● Problem
Update the entries so that every instance of "telephone support" reads "phone support", leaving the rest of each line as it is.

● Provided records
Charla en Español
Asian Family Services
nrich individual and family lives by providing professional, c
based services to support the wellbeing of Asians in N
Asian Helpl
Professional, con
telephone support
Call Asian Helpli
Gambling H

● Task solution
Charla en Español
Asian Family Services
nrich individual and family lives by providing professional, c
based services to support the wellbeing of Asians in N
Asian Helpl
Professional, con
phone support
Call Asian Helpli
Gambling H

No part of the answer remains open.